Healthy High Protein Egg Salad With Greek Yogurt
- Total Time: 20 minutes
- Yield: Serves 4
Description
Discover a delicious twist on a classic favorite with this Healthy High Protein Egg Salad With Greek Yogurt. This creamy salad is not only quick to prepare but also packed with flavor and nutrition, making it an ideal choice for lunches, snacks, or light dinners.
Ingredients
- 6 hard boiled eggs
- 1/3 cup plain Greek yogurt
- 1 tbsp Dijon mustard
- 1 tbsp dill pickle relish
- 1/2 tsp salt
- 1/2 tsp black pepper
- 2 tbsp green onions
Instructions
- Boil the eggs in a large saucepan of cold water for 10 minutes. Transfer to an ice bath to cool.
- Peel and chop the cooled eggs into bite-sized pieces.
- In a mixing bowl, combine Greek yogurt, Dijon mustard, pickle relish, salt, and pepper; stir until smooth.

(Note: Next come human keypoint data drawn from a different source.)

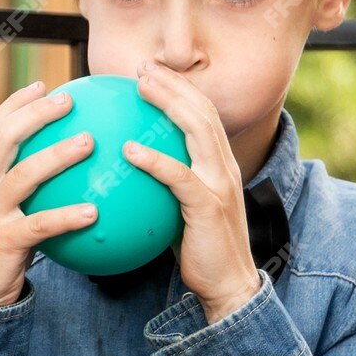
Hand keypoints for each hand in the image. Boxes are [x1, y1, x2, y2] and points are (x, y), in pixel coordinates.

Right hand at [0, 80, 99, 307]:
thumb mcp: (1, 213)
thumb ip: (23, 192)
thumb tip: (67, 172)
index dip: (16, 104)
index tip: (43, 84)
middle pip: (3, 138)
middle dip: (35, 114)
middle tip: (69, 100)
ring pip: (23, 176)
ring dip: (58, 155)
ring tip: (90, 142)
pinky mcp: (4, 242)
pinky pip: (40, 226)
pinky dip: (67, 216)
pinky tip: (94, 212)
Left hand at [125, 61, 263, 323]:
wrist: (228, 287)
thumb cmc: (199, 251)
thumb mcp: (182, 210)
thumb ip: (165, 185)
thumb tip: (128, 169)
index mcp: (220, 164)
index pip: (203, 114)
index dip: (179, 88)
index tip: (149, 73)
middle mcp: (224, 167)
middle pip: (202, 111)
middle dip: (174, 83)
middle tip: (141, 67)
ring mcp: (220, 184)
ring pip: (197, 131)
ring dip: (168, 103)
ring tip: (139, 87)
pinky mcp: (208, 206)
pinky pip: (179, 176)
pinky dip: (154, 159)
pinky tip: (128, 149)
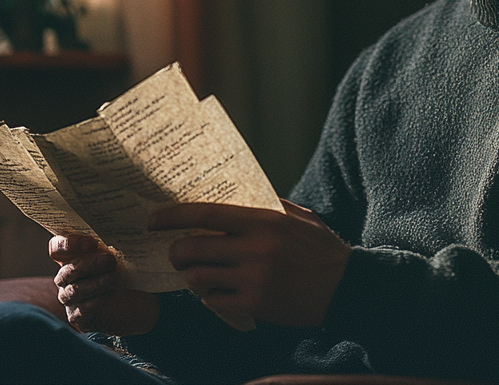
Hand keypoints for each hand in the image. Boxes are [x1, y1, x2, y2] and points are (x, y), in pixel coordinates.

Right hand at [50, 233, 159, 334]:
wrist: (130, 300)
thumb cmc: (120, 269)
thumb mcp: (116, 252)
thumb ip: (113, 240)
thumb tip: (131, 225)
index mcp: (71, 256)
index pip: (56, 248)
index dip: (69, 244)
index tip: (92, 242)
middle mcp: (66, 276)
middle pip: (68, 270)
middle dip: (90, 264)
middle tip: (110, 260)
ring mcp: (70, 297)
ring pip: (74, 290)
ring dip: (95, 284)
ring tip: (114, 278)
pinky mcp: (78, 316)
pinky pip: (82, 309)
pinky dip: (96, 301)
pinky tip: (108, 295)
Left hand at [149, 200, 350, 328]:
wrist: (345, 287)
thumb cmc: (320, 248)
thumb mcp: (298, 217)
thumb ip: (268, 205)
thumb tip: (236, 195)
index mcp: (263, 220)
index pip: (206, 214)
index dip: (173, 216)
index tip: (153, 220)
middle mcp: (255, 247)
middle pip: (193, 248)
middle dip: (176, 252)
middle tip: (175, 253)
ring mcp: (253, 278)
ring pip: (198, 278)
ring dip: (192, 277)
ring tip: (198, 274)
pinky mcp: (255, 304)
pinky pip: (214, 302)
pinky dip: (211, 298)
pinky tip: (219, 293)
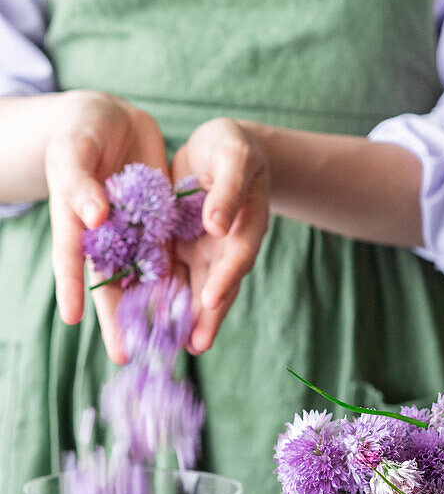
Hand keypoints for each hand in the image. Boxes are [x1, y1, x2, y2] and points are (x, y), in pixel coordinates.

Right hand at [45, 90, 167, 362]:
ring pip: (143, 277)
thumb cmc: (80, 131)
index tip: (72, 319)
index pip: (73, 258)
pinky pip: (168, 256)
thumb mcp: (73, 151)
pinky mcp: (158, 223)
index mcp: (76, 219)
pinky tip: (189, 308)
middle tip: (123, 357)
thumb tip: (94, 218)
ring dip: (153, 308)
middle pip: (111, 282)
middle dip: (118, 319)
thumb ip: (80, 184)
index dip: (72, 287)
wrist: (112, 119)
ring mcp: (133, 231)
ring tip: (164, 343)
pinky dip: (176, 281)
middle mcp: (105, 234)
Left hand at [171, 118, 269, 354]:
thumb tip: (218, 226)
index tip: (210, 299)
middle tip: (195, 345)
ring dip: (185, 317)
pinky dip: (162, 297)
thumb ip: (228, 189)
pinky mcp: (178, 247)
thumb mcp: (233, 157)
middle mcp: (224, 247)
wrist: (215, 149)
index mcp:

- Fold in the chopped eggs and green onions until well combined.
- Serve on whole-grain toast, lettuce wraps, or enjoy directly from the bowl.
- Prep Time: 10 minutes
- Cook Time: 10 minutes
- Category: Salad
- Method: Boiling
- Cuisine: American
Nutrition
- Serving Size: 1/4 of the recipe (approximately 150g)
- Calories: 210
- Sugar: 2g
- Sodium: 420mg
- Fat: 14g
- Saturated Fat: 3g
- Unsaturated Fat: 9g
- Trans Fat: 0g
- Carbohydrates: 6g
- Fiber: 1g
- Protein: 17g
- Cholesterol: 370mg
Keywords: Feel free to add diced celery or bell peppers for extra crunch. For enhanced flavor, let the salad chill in the fridge for at least 30 minutes before serving.